What this task involves
Please return every line below that contains the string "página".
═════ Data listing ═════
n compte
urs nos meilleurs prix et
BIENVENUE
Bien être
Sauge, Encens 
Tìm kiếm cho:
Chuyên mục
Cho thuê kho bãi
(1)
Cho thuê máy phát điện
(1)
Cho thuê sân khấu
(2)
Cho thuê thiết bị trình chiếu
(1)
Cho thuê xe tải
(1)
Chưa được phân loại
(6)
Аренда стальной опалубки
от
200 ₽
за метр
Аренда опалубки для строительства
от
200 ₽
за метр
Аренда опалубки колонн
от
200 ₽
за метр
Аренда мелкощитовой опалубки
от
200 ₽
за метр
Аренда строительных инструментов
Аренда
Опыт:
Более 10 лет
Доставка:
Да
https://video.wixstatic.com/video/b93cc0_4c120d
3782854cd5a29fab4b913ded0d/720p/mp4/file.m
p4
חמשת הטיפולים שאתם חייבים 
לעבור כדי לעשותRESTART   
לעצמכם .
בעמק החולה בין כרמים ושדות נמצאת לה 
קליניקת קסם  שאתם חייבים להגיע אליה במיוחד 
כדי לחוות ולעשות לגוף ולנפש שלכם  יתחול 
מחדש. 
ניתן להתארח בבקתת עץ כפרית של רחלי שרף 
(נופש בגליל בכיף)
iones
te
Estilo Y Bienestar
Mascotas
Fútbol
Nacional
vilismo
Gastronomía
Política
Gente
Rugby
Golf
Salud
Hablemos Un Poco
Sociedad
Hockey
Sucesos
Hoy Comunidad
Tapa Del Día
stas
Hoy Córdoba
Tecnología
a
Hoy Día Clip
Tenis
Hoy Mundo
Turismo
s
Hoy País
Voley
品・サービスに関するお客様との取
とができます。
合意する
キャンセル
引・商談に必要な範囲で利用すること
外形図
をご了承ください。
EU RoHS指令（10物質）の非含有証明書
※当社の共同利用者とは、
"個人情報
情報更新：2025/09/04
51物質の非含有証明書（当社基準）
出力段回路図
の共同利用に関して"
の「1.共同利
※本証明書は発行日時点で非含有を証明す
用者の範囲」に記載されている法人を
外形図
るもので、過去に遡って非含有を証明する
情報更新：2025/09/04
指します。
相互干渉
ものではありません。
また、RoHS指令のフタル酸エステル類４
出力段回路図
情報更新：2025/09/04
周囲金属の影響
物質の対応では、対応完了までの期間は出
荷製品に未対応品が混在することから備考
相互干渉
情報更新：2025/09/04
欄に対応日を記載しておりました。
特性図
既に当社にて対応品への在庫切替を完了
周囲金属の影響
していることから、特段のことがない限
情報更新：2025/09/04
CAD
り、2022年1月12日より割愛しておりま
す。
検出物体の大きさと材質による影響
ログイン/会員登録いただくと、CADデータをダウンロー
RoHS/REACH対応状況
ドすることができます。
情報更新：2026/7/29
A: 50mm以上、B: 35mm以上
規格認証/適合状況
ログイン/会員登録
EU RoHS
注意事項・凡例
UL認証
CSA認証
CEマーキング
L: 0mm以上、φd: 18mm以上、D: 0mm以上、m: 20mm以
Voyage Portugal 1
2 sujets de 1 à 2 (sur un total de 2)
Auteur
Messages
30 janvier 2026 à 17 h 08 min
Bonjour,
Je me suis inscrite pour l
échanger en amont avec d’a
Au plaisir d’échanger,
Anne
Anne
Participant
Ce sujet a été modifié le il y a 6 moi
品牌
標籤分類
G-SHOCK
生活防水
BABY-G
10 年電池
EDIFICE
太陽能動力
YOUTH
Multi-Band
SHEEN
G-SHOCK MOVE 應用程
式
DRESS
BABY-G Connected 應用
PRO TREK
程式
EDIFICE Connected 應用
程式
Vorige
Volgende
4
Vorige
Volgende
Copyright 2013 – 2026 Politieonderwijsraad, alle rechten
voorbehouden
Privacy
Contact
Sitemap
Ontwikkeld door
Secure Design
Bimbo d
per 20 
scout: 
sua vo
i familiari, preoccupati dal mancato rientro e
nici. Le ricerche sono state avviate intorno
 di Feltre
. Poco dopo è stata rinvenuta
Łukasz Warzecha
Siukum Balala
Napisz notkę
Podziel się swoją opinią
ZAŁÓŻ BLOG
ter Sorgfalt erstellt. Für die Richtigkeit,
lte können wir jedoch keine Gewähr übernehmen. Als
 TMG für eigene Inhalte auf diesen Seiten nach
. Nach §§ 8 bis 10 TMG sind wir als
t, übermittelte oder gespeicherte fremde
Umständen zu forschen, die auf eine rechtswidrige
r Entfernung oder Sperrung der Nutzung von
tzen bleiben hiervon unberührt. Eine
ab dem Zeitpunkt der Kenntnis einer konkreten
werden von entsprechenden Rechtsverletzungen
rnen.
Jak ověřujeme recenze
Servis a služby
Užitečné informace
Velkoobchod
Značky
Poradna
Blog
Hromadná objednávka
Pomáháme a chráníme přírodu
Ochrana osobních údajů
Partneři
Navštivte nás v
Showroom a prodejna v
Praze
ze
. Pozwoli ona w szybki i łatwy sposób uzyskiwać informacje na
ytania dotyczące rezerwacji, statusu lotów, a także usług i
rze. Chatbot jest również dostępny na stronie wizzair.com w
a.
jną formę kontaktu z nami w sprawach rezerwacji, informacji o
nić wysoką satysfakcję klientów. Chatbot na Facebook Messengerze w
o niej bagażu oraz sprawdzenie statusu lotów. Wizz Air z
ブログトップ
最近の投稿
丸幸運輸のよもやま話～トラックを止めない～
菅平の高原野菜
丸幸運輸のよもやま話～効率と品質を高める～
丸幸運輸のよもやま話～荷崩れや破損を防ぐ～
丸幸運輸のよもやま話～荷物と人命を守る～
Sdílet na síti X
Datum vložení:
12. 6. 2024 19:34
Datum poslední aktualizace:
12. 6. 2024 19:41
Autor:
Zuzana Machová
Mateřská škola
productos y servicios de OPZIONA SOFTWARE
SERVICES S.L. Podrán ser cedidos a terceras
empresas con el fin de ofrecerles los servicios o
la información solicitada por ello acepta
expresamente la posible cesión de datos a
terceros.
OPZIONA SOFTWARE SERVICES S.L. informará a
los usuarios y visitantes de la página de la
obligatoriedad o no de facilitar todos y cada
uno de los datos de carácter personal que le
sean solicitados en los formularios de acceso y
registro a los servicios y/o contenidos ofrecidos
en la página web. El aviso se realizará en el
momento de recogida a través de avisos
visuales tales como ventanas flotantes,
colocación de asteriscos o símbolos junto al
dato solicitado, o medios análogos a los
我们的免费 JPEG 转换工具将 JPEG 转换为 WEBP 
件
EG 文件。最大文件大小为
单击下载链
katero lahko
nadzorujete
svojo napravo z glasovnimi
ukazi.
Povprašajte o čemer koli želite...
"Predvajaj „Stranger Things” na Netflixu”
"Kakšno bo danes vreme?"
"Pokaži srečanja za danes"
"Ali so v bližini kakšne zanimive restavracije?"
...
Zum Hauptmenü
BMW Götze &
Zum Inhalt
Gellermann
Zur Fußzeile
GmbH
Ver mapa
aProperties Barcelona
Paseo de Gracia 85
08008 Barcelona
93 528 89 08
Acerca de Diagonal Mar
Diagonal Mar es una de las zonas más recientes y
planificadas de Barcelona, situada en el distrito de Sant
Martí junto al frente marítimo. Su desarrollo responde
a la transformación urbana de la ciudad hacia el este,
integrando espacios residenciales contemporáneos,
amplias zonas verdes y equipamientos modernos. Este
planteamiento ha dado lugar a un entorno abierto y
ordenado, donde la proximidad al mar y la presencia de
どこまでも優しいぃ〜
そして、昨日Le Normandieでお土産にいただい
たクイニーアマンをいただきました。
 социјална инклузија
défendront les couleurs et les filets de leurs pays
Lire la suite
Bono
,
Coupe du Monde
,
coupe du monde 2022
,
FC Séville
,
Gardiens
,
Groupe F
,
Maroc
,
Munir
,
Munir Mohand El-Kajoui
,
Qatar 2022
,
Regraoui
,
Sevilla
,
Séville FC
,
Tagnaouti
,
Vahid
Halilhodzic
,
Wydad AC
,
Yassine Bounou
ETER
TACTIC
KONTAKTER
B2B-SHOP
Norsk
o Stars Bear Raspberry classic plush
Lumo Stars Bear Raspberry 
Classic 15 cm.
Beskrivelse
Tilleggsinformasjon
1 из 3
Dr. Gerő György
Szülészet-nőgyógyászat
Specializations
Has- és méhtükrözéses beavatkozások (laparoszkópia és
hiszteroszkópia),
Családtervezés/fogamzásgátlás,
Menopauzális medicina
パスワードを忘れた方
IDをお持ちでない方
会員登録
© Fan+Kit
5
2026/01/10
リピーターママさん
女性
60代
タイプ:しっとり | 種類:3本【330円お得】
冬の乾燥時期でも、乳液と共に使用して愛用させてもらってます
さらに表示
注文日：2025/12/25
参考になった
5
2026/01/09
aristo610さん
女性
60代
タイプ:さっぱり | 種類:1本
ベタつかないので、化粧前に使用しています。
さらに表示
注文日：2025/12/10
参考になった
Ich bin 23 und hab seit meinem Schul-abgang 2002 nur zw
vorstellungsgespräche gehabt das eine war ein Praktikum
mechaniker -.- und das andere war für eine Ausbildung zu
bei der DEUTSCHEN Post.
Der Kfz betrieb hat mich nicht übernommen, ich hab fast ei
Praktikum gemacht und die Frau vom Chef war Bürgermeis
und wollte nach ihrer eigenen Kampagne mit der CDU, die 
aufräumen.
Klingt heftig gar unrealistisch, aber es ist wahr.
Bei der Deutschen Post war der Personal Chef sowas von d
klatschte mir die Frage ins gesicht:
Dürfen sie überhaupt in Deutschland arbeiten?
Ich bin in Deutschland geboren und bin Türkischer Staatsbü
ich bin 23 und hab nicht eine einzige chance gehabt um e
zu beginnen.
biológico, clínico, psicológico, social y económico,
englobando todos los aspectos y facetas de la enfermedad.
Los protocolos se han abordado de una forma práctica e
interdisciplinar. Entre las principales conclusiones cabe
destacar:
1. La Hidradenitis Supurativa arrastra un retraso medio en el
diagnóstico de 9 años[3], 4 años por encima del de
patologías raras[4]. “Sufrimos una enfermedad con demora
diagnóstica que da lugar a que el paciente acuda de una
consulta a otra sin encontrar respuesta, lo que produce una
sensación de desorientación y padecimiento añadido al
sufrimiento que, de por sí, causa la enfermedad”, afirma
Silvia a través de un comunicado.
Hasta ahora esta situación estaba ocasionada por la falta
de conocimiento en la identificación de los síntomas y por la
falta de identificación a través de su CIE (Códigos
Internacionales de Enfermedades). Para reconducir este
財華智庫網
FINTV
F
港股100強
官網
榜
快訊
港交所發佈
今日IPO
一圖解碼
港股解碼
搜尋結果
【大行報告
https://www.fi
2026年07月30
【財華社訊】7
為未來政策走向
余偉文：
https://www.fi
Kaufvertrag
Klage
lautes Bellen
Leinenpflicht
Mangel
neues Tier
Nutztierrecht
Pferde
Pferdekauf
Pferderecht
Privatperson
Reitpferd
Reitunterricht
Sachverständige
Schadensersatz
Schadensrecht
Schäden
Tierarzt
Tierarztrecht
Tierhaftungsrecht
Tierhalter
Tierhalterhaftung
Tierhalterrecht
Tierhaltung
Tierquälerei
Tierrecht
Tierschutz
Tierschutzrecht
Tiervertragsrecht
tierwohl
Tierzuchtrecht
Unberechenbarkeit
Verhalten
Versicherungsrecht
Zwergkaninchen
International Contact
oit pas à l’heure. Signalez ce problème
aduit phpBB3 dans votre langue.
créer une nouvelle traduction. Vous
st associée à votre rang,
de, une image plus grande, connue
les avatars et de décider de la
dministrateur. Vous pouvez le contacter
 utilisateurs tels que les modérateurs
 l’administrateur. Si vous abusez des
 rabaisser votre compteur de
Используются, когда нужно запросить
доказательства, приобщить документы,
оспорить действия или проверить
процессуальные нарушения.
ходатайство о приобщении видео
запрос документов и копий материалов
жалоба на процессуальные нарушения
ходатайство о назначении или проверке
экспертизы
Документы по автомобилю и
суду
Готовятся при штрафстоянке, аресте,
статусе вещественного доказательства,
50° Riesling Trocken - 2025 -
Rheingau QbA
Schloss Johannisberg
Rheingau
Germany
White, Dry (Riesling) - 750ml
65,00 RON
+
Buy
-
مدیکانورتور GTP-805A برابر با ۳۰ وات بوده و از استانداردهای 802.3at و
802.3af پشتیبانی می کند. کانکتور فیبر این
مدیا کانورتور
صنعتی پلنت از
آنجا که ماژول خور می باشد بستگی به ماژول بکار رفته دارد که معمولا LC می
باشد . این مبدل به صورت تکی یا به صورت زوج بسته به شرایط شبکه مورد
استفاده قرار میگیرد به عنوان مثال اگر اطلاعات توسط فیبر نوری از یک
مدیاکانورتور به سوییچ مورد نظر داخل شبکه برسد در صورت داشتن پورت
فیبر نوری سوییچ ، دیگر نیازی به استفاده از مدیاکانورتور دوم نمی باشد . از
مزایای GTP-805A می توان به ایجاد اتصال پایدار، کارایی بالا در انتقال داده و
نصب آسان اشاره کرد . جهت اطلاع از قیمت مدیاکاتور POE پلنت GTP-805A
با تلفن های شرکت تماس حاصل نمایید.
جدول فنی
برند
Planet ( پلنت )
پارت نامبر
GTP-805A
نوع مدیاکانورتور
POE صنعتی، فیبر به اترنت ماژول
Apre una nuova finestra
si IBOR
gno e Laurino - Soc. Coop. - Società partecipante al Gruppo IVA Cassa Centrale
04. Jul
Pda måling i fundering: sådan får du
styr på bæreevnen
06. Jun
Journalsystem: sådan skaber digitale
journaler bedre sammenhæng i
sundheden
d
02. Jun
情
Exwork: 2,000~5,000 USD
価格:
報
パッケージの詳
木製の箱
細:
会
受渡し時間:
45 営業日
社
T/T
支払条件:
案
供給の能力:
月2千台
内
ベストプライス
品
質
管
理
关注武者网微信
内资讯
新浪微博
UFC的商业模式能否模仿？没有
═════
Problem solution
los usuarios y visitantes de la página de la
en la página web. El aviso se realizará en el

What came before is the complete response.